§ **OBJETIVO A**: Filtra las entradas y copia cada línea que contenga la palabra "building". Distingue entre mayúsculas y minúsculas.

§ **TEXTO DADO**:
- - - - - - -

La
ciudad y el progreso
De Nueva Jerusalén a la ciudad de
Tenosique, cabecera municipal, hay más de dos horas de camino.
Primero hay que bajar a pie una hora
aproximadamente. El trayecto es una pendiente inclinada, salvo por algunas alteraciones
del terreno. Salir es mucho más sencillo que entrar, aunque una vez
acostumbrado a la distancia y al calor, llega a parecer una sencilla caminata.
En todos los lugares donde hay
árboles y sombra se forma una pequeña nube de mariposas en el suelo. Son
mariposas pardas; del color de la miel quemada, con un diminuto ojo azul
adornando la parte final de sus alas. Se refugian del calor y buscan humedad.
Otros animales hacen lo mismo: salen de la espesura para tenderse bajo la
sombra; en el camino. Así he encontrado mofetas que se alejan bamboleándose
cómicamente; mapaches de mirada esquiva y zorras que huyen como un relámpago
gris.
De todos esos animales el más
esquivo, aunque abundante, es la diminuta zorra. De un cuerpo plateado que no
debe pesar mucho más que un gato grande, la zorra apenas deja verse, casi como un
espejismo. Cuando logras reconocerla, ha desaparecido. No hay sonidos ni
presentaciones con ella: se queda viéndote apenas te ha percibido; sólo
alcanzas a ver su menudo cuerpo gris y el perfil de su rostro cuando, nada más
moverte un poco, ya no está.
Las mofetas son menos frecuentes,
pero cuando aparecen no pueden dejar de hacer una alharaca entre pendenciera y
cómica que las convierte en grandes bufones; casi burócratas, aunque con
simpatía.
Los mapaches aparecen poco, y son
más curiosos que los otros animales del camino. La única vez que observé uno,
desapareció con celeridad, pero seguí viendo sus fisgones aunque esquivos ojos
desde los matorrales.
Nunca he visto que un tigrillo o un
mono de noche tenga tal comportamiento. Del coyote apenas he escuchado sus
aullidos en alguna caminata solitaria mientras caía la noche.
Con todo, los animales más
abundantes en todo el camino son las mariposas. Mariposas pequeñas; pardas o
negras casi todas. Del color del carbón o de la miel quemada. Con intensos ojos
rojos o azules dibujados en sus alas. De vez en cuando aparece alguna
disfrazada de tigre; otra con sus alargadas alas formando una capa azul
metálico o aquella otra que medía veinte o treinta centímetros de extremo a
extremo, con un color azul triste.
Siempre junto a la carretera,
buscando la humedad de la orina de los caballos, hay una gran nube de mariposas
negras. He caminado ya entonces por los bosques; por los cerros que están
reforestando para la silvicultura del cedro; finalmente, por las grandes
extensiones deforestadas que se talaron para hacer prados ganaderos o
simplemente porque a los propietarios les parece un símbolo del progreso los
lugares sin árboles y sobre todo, sin monos aulladores.
En la entrada a Jerusalén, junto al
camino, no hay un solo árbol para dar sombra ni una piedra para sentarse. Sólo
matorrales y algunas raíces que sirven como incómodo asiento. Y entonces hay
que comenzar la espera porque el transporte puede tardar lo mismo cinco minutos
que dos horas. Es recomendable llevar al menos un libro o una revista, a menos
que te guste ver la gris carretera y a los autos que pasan por ella.

- - - - - - -

§ **ENTRADAS DE TRABAJO**:

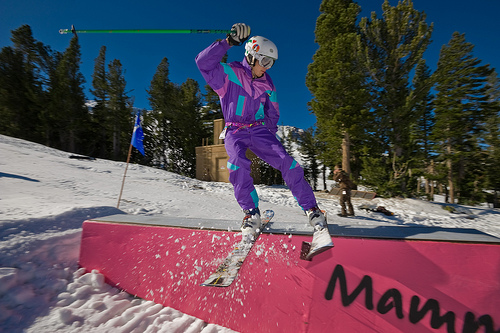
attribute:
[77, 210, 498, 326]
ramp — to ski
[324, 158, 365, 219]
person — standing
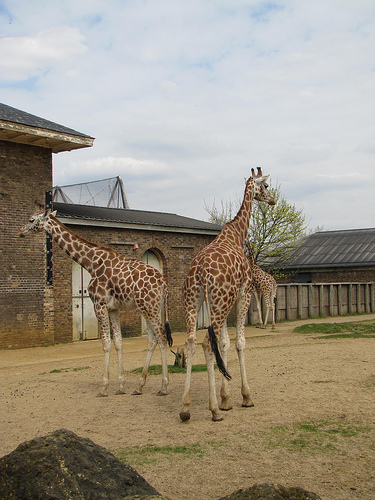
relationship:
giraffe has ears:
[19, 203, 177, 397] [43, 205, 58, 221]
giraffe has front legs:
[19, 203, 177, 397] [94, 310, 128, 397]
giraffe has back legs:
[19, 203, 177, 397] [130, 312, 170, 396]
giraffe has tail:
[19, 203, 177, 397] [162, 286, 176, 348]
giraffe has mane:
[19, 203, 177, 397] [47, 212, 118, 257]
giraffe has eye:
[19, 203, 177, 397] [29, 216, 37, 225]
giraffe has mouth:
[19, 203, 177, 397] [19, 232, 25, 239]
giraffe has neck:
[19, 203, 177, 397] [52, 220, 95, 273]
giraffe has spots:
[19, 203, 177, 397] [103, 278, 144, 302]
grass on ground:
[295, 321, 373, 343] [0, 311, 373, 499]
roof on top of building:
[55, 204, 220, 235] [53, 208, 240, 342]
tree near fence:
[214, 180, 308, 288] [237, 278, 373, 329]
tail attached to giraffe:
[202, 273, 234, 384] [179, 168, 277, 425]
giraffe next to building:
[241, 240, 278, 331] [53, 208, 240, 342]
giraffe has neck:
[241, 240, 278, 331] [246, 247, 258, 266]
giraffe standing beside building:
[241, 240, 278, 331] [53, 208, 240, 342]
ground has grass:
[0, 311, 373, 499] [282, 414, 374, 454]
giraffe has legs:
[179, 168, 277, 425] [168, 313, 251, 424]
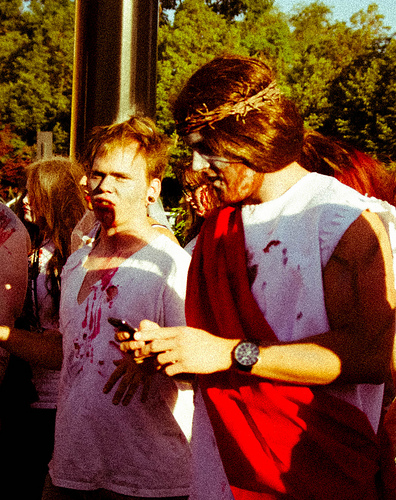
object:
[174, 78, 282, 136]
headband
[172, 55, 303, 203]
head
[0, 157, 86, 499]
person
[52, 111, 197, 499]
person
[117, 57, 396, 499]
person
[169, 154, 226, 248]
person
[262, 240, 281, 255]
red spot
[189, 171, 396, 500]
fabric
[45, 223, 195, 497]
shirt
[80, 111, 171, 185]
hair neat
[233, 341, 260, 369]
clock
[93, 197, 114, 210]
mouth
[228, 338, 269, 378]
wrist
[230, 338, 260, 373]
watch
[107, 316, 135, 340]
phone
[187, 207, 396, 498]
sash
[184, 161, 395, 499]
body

- - - - - - -

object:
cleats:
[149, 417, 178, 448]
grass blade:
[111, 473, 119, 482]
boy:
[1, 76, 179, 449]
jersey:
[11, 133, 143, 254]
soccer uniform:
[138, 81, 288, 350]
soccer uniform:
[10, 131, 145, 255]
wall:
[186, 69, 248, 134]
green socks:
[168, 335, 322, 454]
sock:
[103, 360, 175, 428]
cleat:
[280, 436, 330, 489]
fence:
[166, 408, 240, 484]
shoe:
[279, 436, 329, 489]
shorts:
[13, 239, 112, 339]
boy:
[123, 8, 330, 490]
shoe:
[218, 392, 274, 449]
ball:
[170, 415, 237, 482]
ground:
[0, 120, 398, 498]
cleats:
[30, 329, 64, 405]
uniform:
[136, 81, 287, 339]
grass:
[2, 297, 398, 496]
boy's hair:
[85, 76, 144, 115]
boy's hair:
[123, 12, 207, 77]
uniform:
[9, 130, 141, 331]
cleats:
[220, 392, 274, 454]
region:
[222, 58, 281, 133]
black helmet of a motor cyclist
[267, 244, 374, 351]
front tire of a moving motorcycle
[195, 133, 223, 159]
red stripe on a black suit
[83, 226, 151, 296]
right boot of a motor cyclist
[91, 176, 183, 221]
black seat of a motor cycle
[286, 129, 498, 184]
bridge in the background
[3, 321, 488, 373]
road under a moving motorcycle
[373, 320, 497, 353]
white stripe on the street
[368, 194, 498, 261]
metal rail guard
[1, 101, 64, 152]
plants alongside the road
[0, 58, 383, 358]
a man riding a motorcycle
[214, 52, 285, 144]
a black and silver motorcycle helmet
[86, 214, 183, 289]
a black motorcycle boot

- - - - - - -

§ **OBJETIVO B**:
Responde estas preguntas sobre el texto del camino de Nueva Jerusalén a Tenosique:
(i) ¿Cuánto tiempo, aproximadamente, hay que bajar a pie al comienzo del trayecto?
(ii) ¿Qué buscan las mariposas negras que se juntan siempre al lado de la carretera?
(iii) ¿Cuánto puede tardar el transporte en la entrada a Jerusalén?

§ **RESULTADO FINAL A**:
roof on top of building:
giraffe next to building:
giraffe standing beside building:

§ **RESULTADO FINAL B**:
(i) Una hora, aproximadamente.
(ii) La humedad de la orina de los caballos.
(iii) Lo mismo cinco minutos que dos horas.